- Gangarwala Location in Uttar Pradesh, India
- Coordinates: 27°11′33″N 79°15′43″E﻿ / ﻿27.19251°N 79.26206°E
- Country: India
- State: Uttar Pradesh
- District: Mainpuri
- Tehsil: Bhongaon

Area
- • Total: 5.446 km^{2} (2.103 sq mi)

Population (2011)
- • Total: 3,084
- • Density: 566.3/km^{2} (1,467/sq mi)
- Time zone: UTC+5:30 (IST)

= Gangarwala =

Village in Uttar Pradesh, India

Gangarwala is a village in Bewar block of Mainpuri district, Uttar Pradesh. As of 2011, it has a population of 3,084, in 564 households.

== Demographics ==
As of 2011, Gangarwala had a population of 3,084, in 564 households. This population was 50.6% male (1,561) and 49.4% female (1,523). The 0-6 age group numbered 457 (249 male and 208 female), or 14.8% of the total population. 762 residents were members of Scheduled Castes, or 24.7% of the total.

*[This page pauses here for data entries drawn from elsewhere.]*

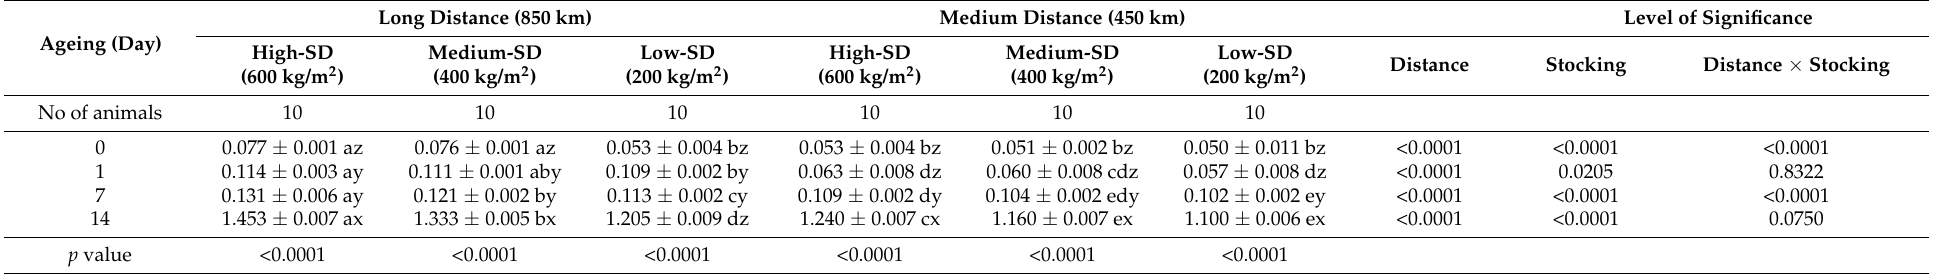
Table 4. Differences in the malondialdehyde content MDA (mg/kg) of Longissimus lumborum muscle during postmortem ageing periods in cattle subjected to different distances and stocking densities during road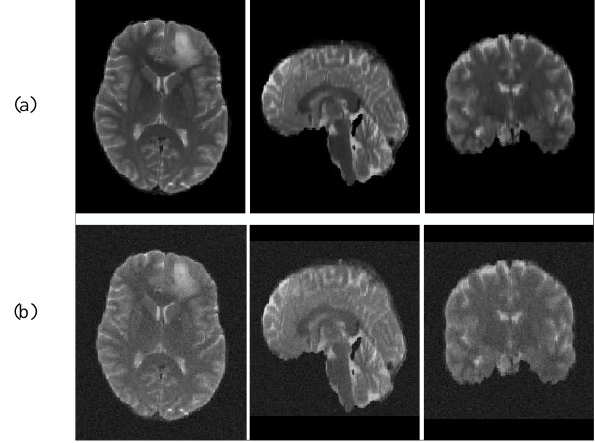
Figure 5. T2 images add noise contrast. ( a ): with no noise, ( b ): with noise.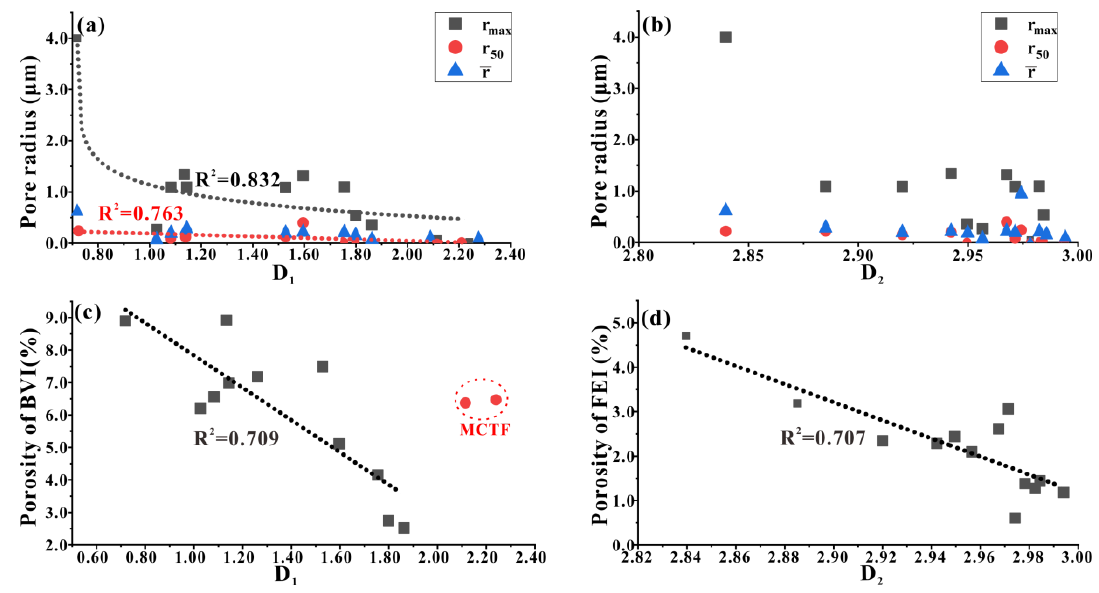
Figure 15. Relationships between the fractal dimensions and pore structure parameters. ( a ) Pore radius (maximum radius, median radius, and average radius) vs. D 1 ; ( b ) pore radius (maximum radius, median radius, and average radius) vs. D 2 ; and ( c ) D 1 vs. φ BVI ( d ) D 2 vs. porosity of movable fluid (FFI).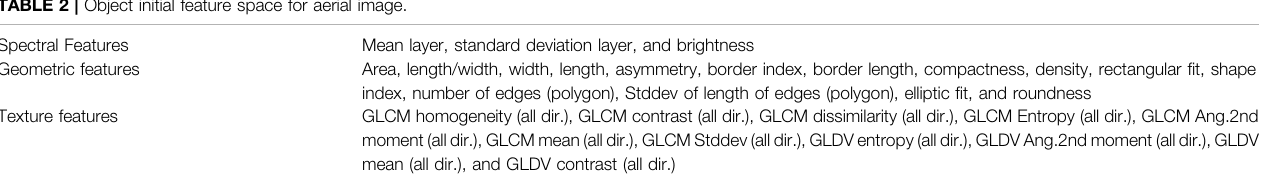
TABLE 2 | Object initial feature space for aerial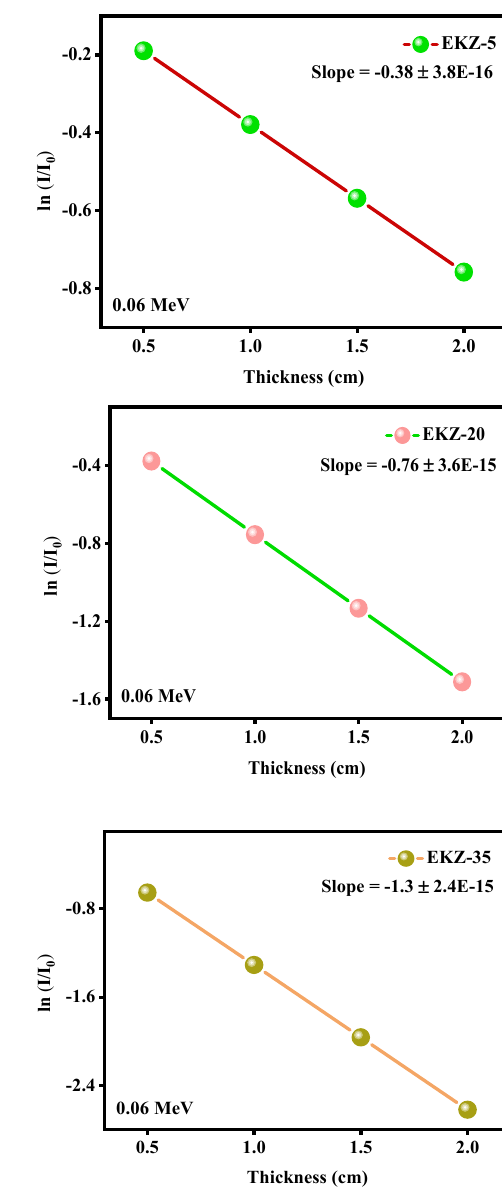
Figure 4. The ln (I/I 0 ) versus the thickness for all prepared samples at 0.060 MeV. The LAC, linear attenuation coefficient, and results for all the samples were calculated and graphed in Figure 5. For all six of the investigated samples, LAC and the incoming photon energy have an inverse relationship. More specifically, EKZ-5’s LAC values are equal to 0.379 cm − 1 at 0.060 MeV, 0.107 cm − 1 at 0.662 MeV, 0.081 cm − 1 at 1.173 MeV, and 0.076 cm − 1 at 1.333 MeV, while EKZ-25’s LAC is equal to 0.939, 0.135, 0.103, and 0.096 cm − 1 for the same respective energies. This relationship shows that the samples have a better attenuation ability against lower energy photons. The figure also demonstrates that additional kaolin clay and ZnO-nanoparticles lead to an enhancement in the LAC values of the samples. At 0.662 MeV, the LAC values are equal to 0.1006 cm − 1 , 0.1069 cm − 1 ,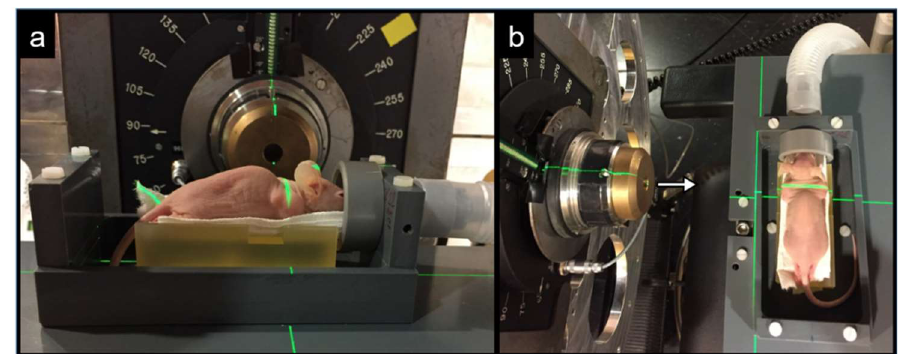
Figure 1. Picture of an anesthetized tumor-bearing mouse positioned on the irradiation platform installed at OPTIS2 at CPT for proton irradiation. ( a ) Frontal view with beam nozzle in the center of the picture and the inhalation anesthesia on the right side. ( b ) Top view with the beam nozzle on the left side and the mouse bed on the right side. Direction of beam is indicated by a white arrow.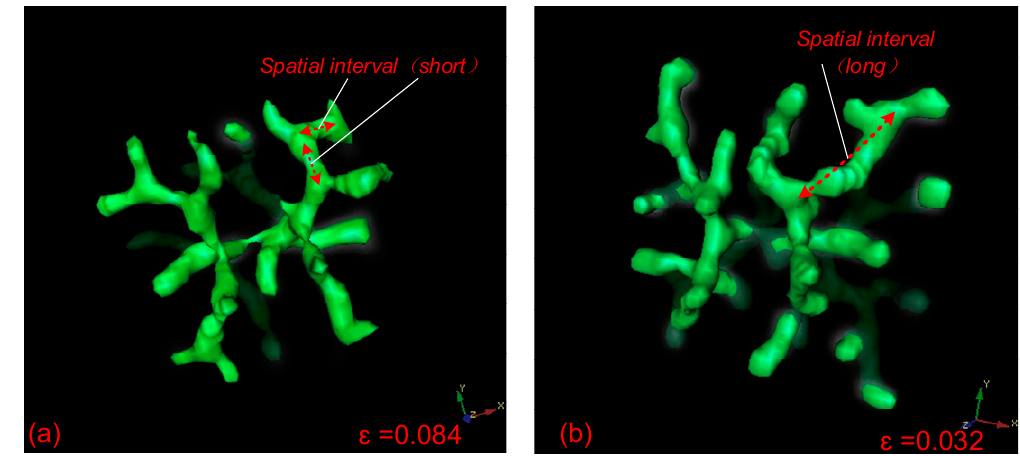
Figure 6. Comparison of the segment lengths of spatial intervals between sequential branching events with different parameter values. ( a ) When ε = 0.084, the spatial interval between sequential branching events is relatively short; ( b ) when ε = 0.032, the spatial interval between branches is relatively long. Parameters: c = 0.04, µ = 0.8, v = 0.08, ρ A = 0.03, ρ H = 0.0001, c 0 = 0.02, γ = 0.02, d = 0.008, e = 0.1, f = 10, D A = 0.1, D H = 0.26, D S = 0.06, ε = 0.084 or 0.032.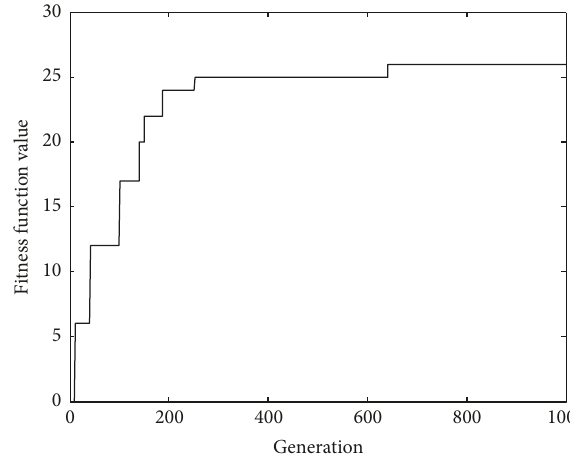
Figure 6: Variation of the fitness function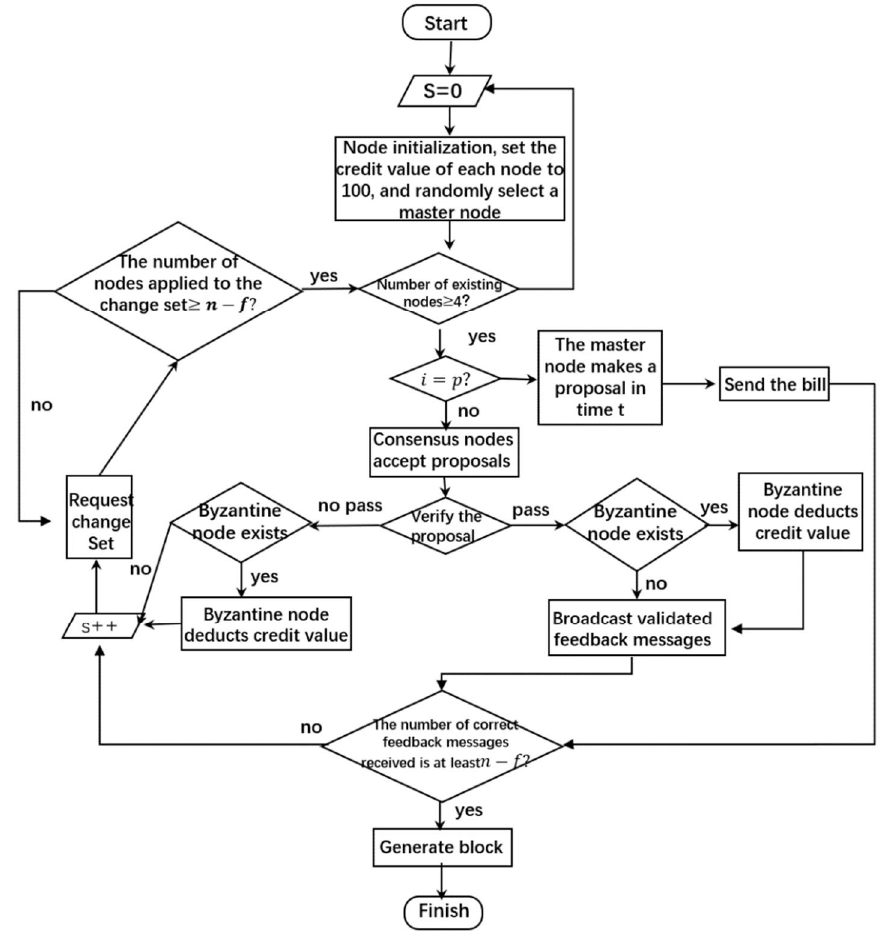
Figure 5. Consensus algorithm flow.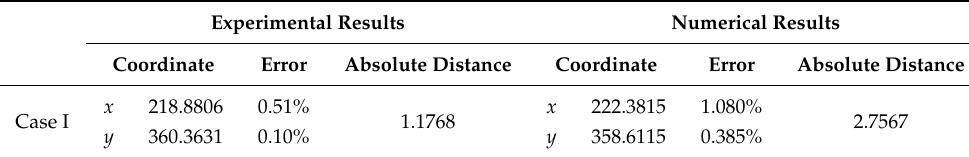
Table 10. Experimental and simulation results of two groups of 4 sensors under Case I.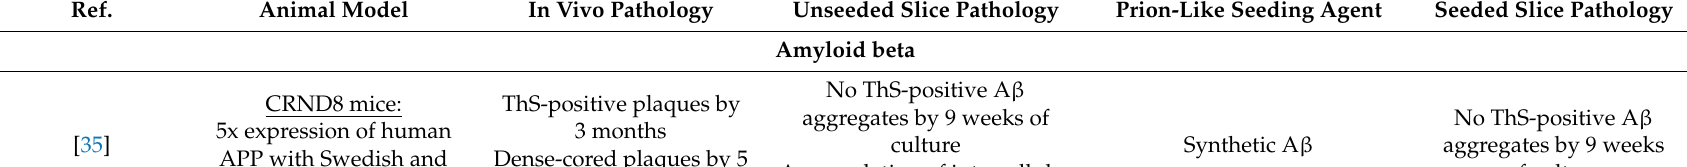
Table 3. Summary of in vivo and ex vivo experiments for prion-like protein aggregates, indicating type of mouse model used for culture and whether application of a prion-like seeding agent facilitated aggregation or pathology.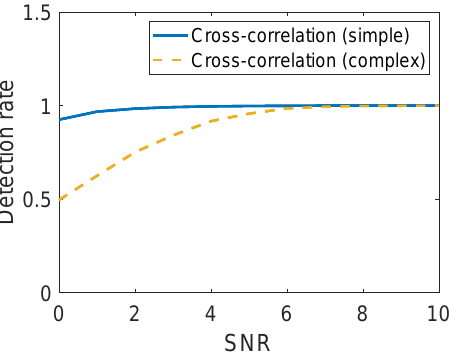
Figure 18. Detection rate comparison of different decision rules for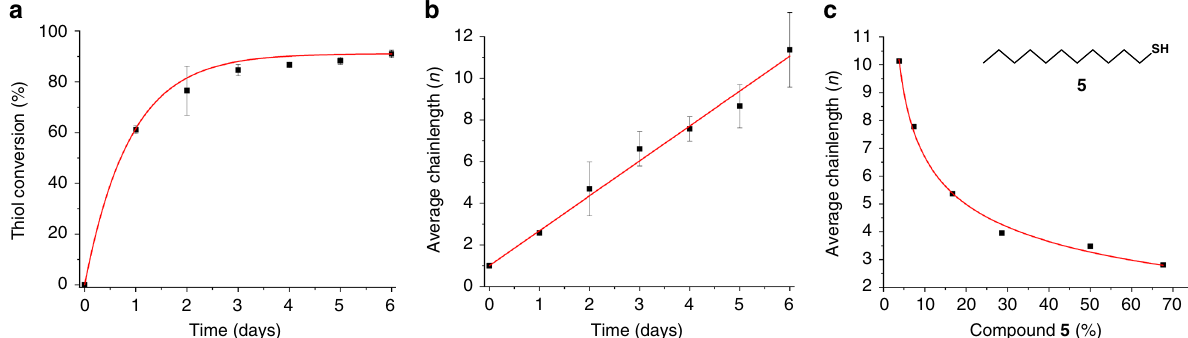
Fig. 3 Growth of disul fi de polymers. a The molecular assembler drives the conversion of thiol ( 2 ) into disul fi de polymers. Numbers were obtained using NMR analysis of the produced polymers and were further con fi rmed using gel permeation chromatography (GPC). b Based on the conversion of thiol to disul fi de, the average chainlength of the produced polymers can be calculated. c Average polymer length after 6 days of polymerization in the presence of 1-dodecanethiol ( 5 ). The amount of 1-dodecanethiol (which acts by capping the growing polymers, stopping further chain elongation) as percentage of the total thiol amount is given on the x axis. Error bars represent the standard deviation. Source data are provided as a Source Data fi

The 1981 census recorded Gangarwala as having a population of 2,032 people, in 336 households.

The 1961 census recorded Gangarwala as comprising 6 hamlets, with a total population of 1,434 people (788 male and 646 female), in 243 households and 99 physical houses. The area of the village was given as 1,349 acres.

== Infrastructure ==
As of 2011, Gangarwala had 1 school teaching at the primary level and 3 teaching at the middle school level; it did not have any healthcare facilities. Drinking water was provided by hand pump and tube well/borehole; there were no public toilets. The village had a post office but no public library; there was at least some access to electricity for all purposes. Streets were made of both kachcha and pakka materials.